More than 80 percent of workers in London’s financial services industry expect a bonus for 2012 with almost half saying it will likely be higher than last year,according to a survey released on Tuesday.
Four in 10 felt less confident about their performance-related pay compared with 2011,and over half saw industry bonuses falling in the next three years,eFinancialCareers said.
Among those expecting an increase,39 percent said it would be mainly because of their personal performance,19 percent said it was down to the company’s performance,and 13 percent said it was due to a change of employer.
Pay for performance is still ingrained in the culture of financial services in the City,said James Bennett,global managing director at eFinancialCareers.

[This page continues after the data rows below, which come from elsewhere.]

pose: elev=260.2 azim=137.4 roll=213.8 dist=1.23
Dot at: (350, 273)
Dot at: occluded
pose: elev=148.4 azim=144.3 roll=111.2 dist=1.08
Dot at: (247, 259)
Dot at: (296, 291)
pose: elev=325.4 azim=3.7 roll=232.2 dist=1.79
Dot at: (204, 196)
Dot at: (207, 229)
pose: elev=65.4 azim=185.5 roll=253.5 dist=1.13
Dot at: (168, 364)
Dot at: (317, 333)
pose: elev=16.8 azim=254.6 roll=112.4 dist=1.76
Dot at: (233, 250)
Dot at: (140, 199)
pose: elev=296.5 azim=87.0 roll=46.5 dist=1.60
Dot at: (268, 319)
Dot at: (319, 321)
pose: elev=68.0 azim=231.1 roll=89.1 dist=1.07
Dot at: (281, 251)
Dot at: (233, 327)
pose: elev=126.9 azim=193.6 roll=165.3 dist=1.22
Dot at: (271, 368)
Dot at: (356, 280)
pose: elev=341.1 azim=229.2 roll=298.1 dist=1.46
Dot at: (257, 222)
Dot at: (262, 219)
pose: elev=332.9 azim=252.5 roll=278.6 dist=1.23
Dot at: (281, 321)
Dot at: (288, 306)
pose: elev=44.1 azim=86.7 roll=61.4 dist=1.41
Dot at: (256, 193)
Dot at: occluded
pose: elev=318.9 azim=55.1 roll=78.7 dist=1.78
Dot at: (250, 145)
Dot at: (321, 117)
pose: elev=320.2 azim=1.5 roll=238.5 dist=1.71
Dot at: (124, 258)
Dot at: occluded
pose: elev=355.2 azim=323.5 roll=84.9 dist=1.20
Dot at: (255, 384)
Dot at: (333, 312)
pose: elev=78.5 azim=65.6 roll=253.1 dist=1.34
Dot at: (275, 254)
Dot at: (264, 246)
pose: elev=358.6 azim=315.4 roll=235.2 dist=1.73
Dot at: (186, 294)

If people have performed well they still expect bigger bonuses.
Banks have been under pressure to limit bonuses to end a high-reward,high-risk culture blamed for the financial crisis.
A tough market environment and public and political pressure were the main reasons given by those expecting bonuses to fall across the industry.
The survey said 18 percent of respondents did not expect a bonus this year,compared with 11 percent last year and 7 percent in 2010.
London’s most upbeat finance professionals work for institutional asset management firms,where more than half of respondents expected a rise in their bonus.
The poll of 830 front,middle and back office staff also found workers were more concerned about companies voluntarily cutting pay in the long-term than by regulatory reform of the banking industry.